PETUNJUK:
[1] Tolong terjemahkan kalimat dari kutipan tentang anak algojo PKI di Blitar ini ke dalam bahasa Inggris: "Dalam wawancara dengan saya, Farida mengaku meletakkan dokumen itu di ruang tamu, dengan harapan ayahnya membacanya."
[2] Jawab pertanyaan berikut berdasarkan kutipan tentang anak algojo PKI di Blitar, satu jawaban per baris dengan tanda yang sama.
(a) Teman-teman dari mana yang sering diundang Farida untuk berdiskusi di rumahnya?
(b) Di ruangan mana Farida meletakkan dokumen itu?
(c) Dengan sebutan apa Farida menggambarkan keputusan ayahnya untuk mengakui kesalahan lalu meminta maaf?
[3] Sambung kutipan artikel tentang anak algojo PKI di Blitar mulai dari kalimat terakhirnya.

KUTIPAN TERPILIH:
• • • • • • •
Logo BBC

Kisah 'Penebusan Dosa' Anak Algojo PKI di Blitar

Farid Masrurin (berjilab, tengah) dan penyintas tragedi 1965, Sukiman (kiri), serta Masrukin (kanan, suami Farid) di samping Gua Tikus, lokasi pembuangan orang-orang yang dituduh PKI di Dusun Bokolan, Desa Lorejo, Kabupaten Blitar. - BBC News Indonesia
Farid Masrurin (berjilab, tengah) dan penyintas tragedi 1965, Sukiman (kiri), serta Masrukin (kanan, suami Farid) di samping Gua Tikus, lokasi pembuangan orang-orang yang dituduh PKI di Dusun Bokolan, Desa Lorejo, Kabupaten Blitar. - BBC News Indonesia
Sumber :
  • bbc

Namun lambat-laun, ayahnya akhirnya tahu tentang kegiatan anaknya lantaran Farida acapkali mengundang teman-temannya dari Lakpesdam dan Syarikat berdiskusi di rumahnya.

Ayahnya juga diam-diam membaca dokumen atau majalah terkait program pendampingan yang dilakukannya dan kawan-kawannya.

Dalam wawancara dengan saya, Farida mengaku meletakkan dokumen itu di ruang tamu, dengan harapan ayahnya membacanya.

"Mungkin proses itu, termasuk pergesekan, atau diskusi, dan sering komunikasi, antara saya dengan bapak, yang suatu saat membuat ayah saya meminta maaf," ungkapnya.

Farida menambahkan, "Meminta maaf dalam artian bahwa, apapun, membunuh itu merupakan perbuatan yang salah."

Ayah minta maaf, sesuatu yang luar biasa

Kepada anaknya, sang ayah juga berulangkali meyakini bahwa orang-orang NU juga menjadi korban pada tragedi itu, sepertinya halnya para penyintas dari orang-orang yang dituduh PKI.

"Karena, ketika ditelisik, ternyata data yang diterima teman-teman Banser, itu dari siapa, itu juga tidak jelas sampai hari ini. Pihak penyintas `65 juga ternyata tidak tahu dari siapa catatan-catatan itu," katanya.

"Data"atau "catatan" yang dimaksud Farida itu adalah daftar nama orang-orang yang harus dibunuh, baik dari pihak PKI dan NU, seperti yang dia dengarkan dari para penyintas dan orang-orang NU.

Mengomentari kembali keputusan ayahnya untuk mengakui tindakannya salah dan kemudian meminta maaf, Farida menyebutnya sebagai luar biasa.
• • • • • • •
DATA YANG DIBERIKAN:
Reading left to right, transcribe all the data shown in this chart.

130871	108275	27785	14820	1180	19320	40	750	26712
• • • • • • •
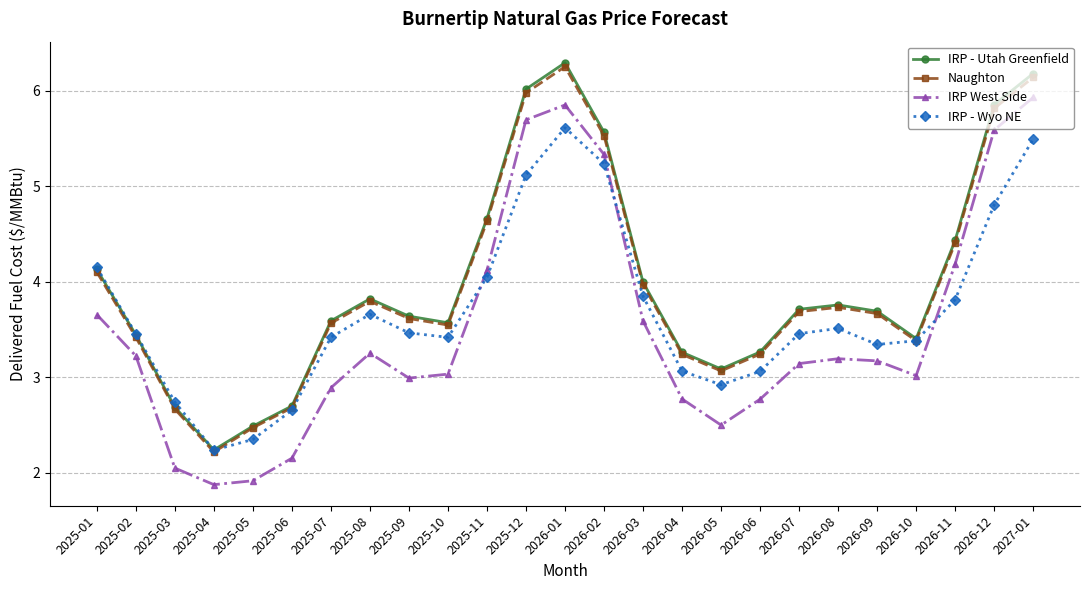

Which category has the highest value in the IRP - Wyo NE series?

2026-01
• • • • • • •
JAWABAN LATIHAN:
[1] In an interview with me, Farida said she had placed the document in the living room, hoping her father would read it.

[2]
(a) Dari Lakpesdam dan Syarikat.
(b) Di ruang tamu.
(c) Luar biasa.

[3]
"Dan membiarkan kami untuk berproses dan mendampingi para penyintas, itu juga luar biasa." Seperti sebelumnya ketika menyinggung sosok sang ayah, mata Farida terlihat berkaca-kaca.

Meminta maaf di hadapan penyintas

"Bagaimana reaksi eks tapol saat mengetahui ayah Anda adalah tukang jagal orang-orang yang dituduh PKI?" tanya saya ke Farida.

"Bukan saya yang bercerita," kata Farida, masih tersendat, dan matanya menerawang jauh. Maksudnya, Farida belum berani secara terbuka bercerita tentang keterlibatan ayahnya dalam pembunuhan massal di Blitar selatan.

Di salah-satu forum Syarikat, yang dihadiri anak-anak muda NU dan para penyintas, Farida memilih diam dalam sesi berbagi pengalaman seputar terkait memori kekerasan pasca Oktober 1965.

"Saya belum berani mengutarakannya."

Justru peran ayahnya di seputar pembunuhan massal itu diungkapkan oleh rekan-rekannya dari Lakpesdam.

Di hadapan para penyintas, mereka menyebut sosok Hasim As`ari adalah eksekutor orang-orang PKI di Blitar selatan pada 1968.

"Saya tidak bisa membayangkan wajah para penyintas," ungkapnya, mencoba mengingat lagi apa yang ada di benaknya ketika peran ayahnya diungkit di forum itu.

Setelah kesaksian itu disampaikan melalui mulut rekan-rekannya, Farida - di hadapan forum - meminta maaf kepada para penyintas.

"Saya meminta maaf atas nama bapak, atas nama keluarga."

Hanya satu kalimat itu yang terucap dari mulutnya saat itu. Menurutnya, sampai di situ keberaniannya untuk mengutarakan permintaan maaf kepada eks tapol.

Dalam suasana hening, salah-seorang penyintas bernama Sukiman (kini berumur 71 tahun), warga Desa Pasiraman, Kabupaten Blitar, berdiri mendekatinya, lalu merangkul Farida.

Eks anggota Lekra, yang pernah dipenjara dan pernah bersumpah membalas dendam kepada Ansor itu, mengeluarkan sederetan kalimat yang terus diingat oleh Farida sampai sekarang.

"Sudah, sudah, kita tidak benci kepada bapakmu. Kita tidak benci sama orang NU, kita sama-sama korban.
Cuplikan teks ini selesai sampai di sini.